The polytechnics act (351/2003) approved in 2003 clarified the status and functions of polytechnics.
The role of the polytechnics in the education system is now defined so that the polytechnics, jointly
with universities, form the institutions of higher education. The functions of polytechnics are specified
by legislation as teaching, research, development and local area role.
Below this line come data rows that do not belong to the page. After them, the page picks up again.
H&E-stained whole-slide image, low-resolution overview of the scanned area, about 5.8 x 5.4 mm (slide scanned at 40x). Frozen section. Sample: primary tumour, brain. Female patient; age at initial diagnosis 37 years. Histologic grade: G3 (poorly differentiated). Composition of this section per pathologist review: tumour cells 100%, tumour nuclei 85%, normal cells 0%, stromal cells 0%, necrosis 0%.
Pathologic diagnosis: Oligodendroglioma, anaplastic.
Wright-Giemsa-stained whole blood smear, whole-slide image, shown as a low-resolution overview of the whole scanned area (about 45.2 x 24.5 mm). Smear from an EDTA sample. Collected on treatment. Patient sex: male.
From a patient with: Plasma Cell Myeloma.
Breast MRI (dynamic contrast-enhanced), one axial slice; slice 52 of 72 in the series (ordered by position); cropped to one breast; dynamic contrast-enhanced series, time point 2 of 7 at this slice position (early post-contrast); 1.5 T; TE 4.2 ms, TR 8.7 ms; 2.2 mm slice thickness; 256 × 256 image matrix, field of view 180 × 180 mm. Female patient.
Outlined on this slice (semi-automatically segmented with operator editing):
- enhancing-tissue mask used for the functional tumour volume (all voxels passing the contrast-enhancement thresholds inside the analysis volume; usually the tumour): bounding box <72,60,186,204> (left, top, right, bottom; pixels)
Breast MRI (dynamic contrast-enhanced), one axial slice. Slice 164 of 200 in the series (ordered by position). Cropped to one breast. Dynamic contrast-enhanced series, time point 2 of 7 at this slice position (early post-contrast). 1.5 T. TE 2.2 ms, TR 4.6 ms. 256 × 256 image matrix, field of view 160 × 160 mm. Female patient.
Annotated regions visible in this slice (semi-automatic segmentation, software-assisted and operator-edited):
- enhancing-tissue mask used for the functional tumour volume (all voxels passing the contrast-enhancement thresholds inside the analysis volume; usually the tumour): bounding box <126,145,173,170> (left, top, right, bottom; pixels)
Adult education is also
emphasised in the new Act: by investing more extensively in adult education, the polytechnics take
part in developing the rapidly changing world of work and will thus be able to respond to the changing
requirements and needs for development in professional skills.
The issue of the necessity for postgraduate polytechnic degrees first emerged in 1997 and a related
proposal was submitted to the Minister of Education in early 1998. The decision on the postgraduate
degrees was taken two years later, at the beginning of 2000. The Act on the Trials of Polytechnic
Postgraduate Degrees (645/2001) was approved on 13 July 2001 and it came to force on 1 January
2002. The Ministry of Education granted permission to 20 polytechnics to begin trial degree
programmes at the beginning of 2002. More polytechnics were included during 2003. Since 1 August
2005, after the trial period was successfully completed, all polytechnics have started to offer
polytechnic Master's degrees in Finland.
Polytechnic Master's degrees are intended for people who have completed a polytechnic degree or
another applicable Bachelor's level degree and have obtained at least three years of work experience
in their field after the completion of the degree. These degrees are determined on the basis of working
life needs and implemented in line with the objectives of adult education.
Credit allocation and accumulation systems in polytechnics were replaced by a system compatible with
the European Credit Transfer and Accumulation System (ECTS) on 1.8.2005.